What is being asked: Give the listing again in full, exactly as it appears.

##### The data #####

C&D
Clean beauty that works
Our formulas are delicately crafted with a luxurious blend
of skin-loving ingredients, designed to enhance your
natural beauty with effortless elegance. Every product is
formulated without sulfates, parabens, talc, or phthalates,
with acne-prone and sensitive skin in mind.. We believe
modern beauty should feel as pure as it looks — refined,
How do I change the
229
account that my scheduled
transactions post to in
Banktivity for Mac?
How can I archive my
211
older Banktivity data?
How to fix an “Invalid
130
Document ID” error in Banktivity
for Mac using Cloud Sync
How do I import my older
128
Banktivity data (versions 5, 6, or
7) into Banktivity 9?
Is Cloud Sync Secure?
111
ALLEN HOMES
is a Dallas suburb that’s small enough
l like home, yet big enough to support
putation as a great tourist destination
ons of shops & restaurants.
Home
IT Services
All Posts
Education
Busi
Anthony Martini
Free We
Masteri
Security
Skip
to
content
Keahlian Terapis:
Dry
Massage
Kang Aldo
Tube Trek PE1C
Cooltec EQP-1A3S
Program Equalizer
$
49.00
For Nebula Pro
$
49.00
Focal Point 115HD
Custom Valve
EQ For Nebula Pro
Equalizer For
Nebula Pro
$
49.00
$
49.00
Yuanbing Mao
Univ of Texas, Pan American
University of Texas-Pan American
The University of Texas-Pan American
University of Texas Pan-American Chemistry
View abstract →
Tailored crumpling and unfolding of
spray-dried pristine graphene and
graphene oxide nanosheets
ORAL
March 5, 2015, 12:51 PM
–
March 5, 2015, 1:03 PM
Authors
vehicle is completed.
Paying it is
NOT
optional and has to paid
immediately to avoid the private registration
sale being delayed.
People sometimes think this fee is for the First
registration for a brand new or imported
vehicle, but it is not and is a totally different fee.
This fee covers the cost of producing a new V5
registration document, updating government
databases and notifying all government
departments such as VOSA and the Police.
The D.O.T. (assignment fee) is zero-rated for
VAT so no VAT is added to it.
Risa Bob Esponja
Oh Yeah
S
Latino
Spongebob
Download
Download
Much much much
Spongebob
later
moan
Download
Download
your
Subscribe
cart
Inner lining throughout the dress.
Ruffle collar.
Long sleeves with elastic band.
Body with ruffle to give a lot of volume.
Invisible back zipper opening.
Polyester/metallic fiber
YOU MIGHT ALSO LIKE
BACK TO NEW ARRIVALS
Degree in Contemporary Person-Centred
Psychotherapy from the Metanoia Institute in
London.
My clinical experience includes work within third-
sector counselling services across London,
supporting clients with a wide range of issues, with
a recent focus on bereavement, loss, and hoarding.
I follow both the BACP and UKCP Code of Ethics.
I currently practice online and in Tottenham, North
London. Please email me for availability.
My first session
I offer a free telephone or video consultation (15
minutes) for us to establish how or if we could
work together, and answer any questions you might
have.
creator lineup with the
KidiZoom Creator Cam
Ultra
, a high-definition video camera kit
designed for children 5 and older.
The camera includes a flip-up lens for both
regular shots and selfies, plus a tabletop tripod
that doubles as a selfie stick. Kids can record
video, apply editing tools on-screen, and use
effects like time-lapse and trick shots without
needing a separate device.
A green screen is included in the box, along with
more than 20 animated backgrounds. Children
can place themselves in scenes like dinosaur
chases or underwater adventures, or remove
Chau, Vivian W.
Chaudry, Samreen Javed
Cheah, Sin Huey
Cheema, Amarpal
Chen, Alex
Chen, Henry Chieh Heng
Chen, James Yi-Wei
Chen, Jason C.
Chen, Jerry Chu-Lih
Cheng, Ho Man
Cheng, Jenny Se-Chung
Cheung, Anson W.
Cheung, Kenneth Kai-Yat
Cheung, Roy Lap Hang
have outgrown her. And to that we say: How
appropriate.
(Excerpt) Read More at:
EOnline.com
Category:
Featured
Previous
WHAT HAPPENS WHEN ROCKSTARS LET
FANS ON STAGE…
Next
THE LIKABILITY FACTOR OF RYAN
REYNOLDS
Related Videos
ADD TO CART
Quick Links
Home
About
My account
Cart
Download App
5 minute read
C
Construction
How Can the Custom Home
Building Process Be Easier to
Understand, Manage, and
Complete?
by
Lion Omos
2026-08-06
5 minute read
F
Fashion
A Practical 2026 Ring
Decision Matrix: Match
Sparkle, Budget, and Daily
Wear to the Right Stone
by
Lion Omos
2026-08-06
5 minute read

#####

Output of the task:
C&D
Clean beauty that works
Our formulas are delicately crafted with a luxurious blend
of skin-loving ingredients, designed to enhance your
natural beauty with effortless elegance. Every product is
formulated without sulfates, parabens, talc, or phthalates,
with acne-prone and sensitive skin in mind.. We believe
modern beauty should feel as pure as it looks — refined,
How do I change the
229
account that my scheduled
transactions post to in
Banktivity for Mac?
How can I archive my
211
older Banktivity data?
How to fix an “Invalid
130
Document ID” error in Banktivity
for Mac using Cloud Sync
How do I import my older
128
Banktivity data (versions 5, 6, or
7) into Banktivity 9?
Is Cloud Sync Secure?
111
ALLEN HOMES
is a Dallas suburb that’s small enough
l like home, yet big enough to support
putation as a great tourist destination
ons of shops & restaurants.
Home
IT Services
All Posts
Education
Busi
Anthony Martini
Free We
Masteri
Security
Skip
to
content
Keahlian Terapis:
Dry
Massage
Kang Aldo
Tube Trek PE1C
Cooltec EQP-1A3S
Program Equalizer
$
49.00
For Nebula Pro
$
49.00
Focal Point 115HD
Custom Valve
EQ For Nebula Pro
Equalizer For
Nebula Pro
$
49.00
$
49.00
Yuanbing Mao
Univ of Texas, Pan American
University of Texas-Pan American
The University of Texas-Pan American
University of Texas Pan-American Chemistry
View abstract →
Tailored crumpling and unfolding of
spray-dried pristine graphene and
graphene oxide nanosheets
ORAL
March 5, 2015, 12:51 PM
–
March 5, 2015, 1:03 PM
Authors
vehicle is completed.
Paying it is
NOT
optional and has to paid
immediately to avoid the private registration
sale being delayed.
People sometimes think this fee is for the First
registration for a brand new or imported
vehicle, but it is not and is a totally different fee.
This fee covers the cost of producing a new V5
registration document, updating government
databases and notifying all government
departments such as VOSA and the Police.
The D.O.T. (assignment fee) is zero-rated for
VAT so no VAT is added to it.
Risa Bob Esponja
Oh Yeah
S
Latino
Spongebob
Download
Download
Much much much
Spongebob
later
moan
Download
Download
your
Subscribe
cart
Inner lining throughout the dress.
Ruffle collar.
Long sleeves with elastic band.
Body with ruffle to give a lot of volume.
Invisible back zipper opening.
Polyester/metallic fiber
YOU MIGHT ALSO LIKE
BACK TO NEW ARRIVALS
Degree in Contemporary Person-Centred
Psychotherapy from the Metanoia Institute in
London.
My clinical experience includes work within third-
sector counselling services across London,
supporting clients with a wide range of issues, with
a recent focus on bereavement, loss, and hoarding.
I follow both the BACP and UKCP Code of Ethics.
I currently practice online and in Tottenham, North
London. Please email me for availability.
My first session
I offer a free telephone or video consultation (15
minutes) for us to establish how or if we could
work together, and answer any questions you might
have.
creator lineup with the
KidiZoom Creator Cam
Ultra
, a high-definition video camera kit
designed for children 5 and older.
The camera includes a flip-up lens for both
regular shots and selfies, plus a tabletop tripod
that doubles as a selfie stick. Kids can record
video, apply editing tools on-screen, and use
effects like time-lapse and trick shots without
needing a separate device.
A green screen is included in the box, along with
more than 20 animated backgrounds. Children
can place themselves in scenes like dinosaur
chases or underwater adventures, or remove
Chau, Vivian W.
Chaudry, Samreen Javed
Cheah, Sin Huey
Cheema, Amarpal
Chen, Alex
Chen, Henry Chieh Heng
Chen, James Yi-Wei
Chen, Jason C.
Chen, Jerry Chu-Lih
Cheng, Ho Man
Cheng, Jenny Se-Chung
Cheung, Anson W.
Cheung, Kenneth Kai-Yat
Cheung, Roy Lap Hang
have outgrown her. And to that we say: How
appropriate.
(Excerpt) Read More at:
EOnline.com
Category:
Featured
Previous
WHAT HAPPENS WHEN ROCKSTARS LET
FANS ON STAGE…
Next
THE LIKABILITY FACTOR OF RYAN
REYNOLDS
Related Videos
ADD TO CART
Quick Links
Home
About
My account
Cart
Download App
5 minute read
C
Construction
How Can the Custom Home
Building Process Be Easier to
Understand, Manage, and
Complete?
by
Lion Omos
2026-08-06
5 minute read
F
Fashion
A Practical 2026 Ring
Decision Matrix: Match
Sparkle, Budget, and Daily
Wear to the Right Stone
by
Lion Omos
2026-08-06
5 minute read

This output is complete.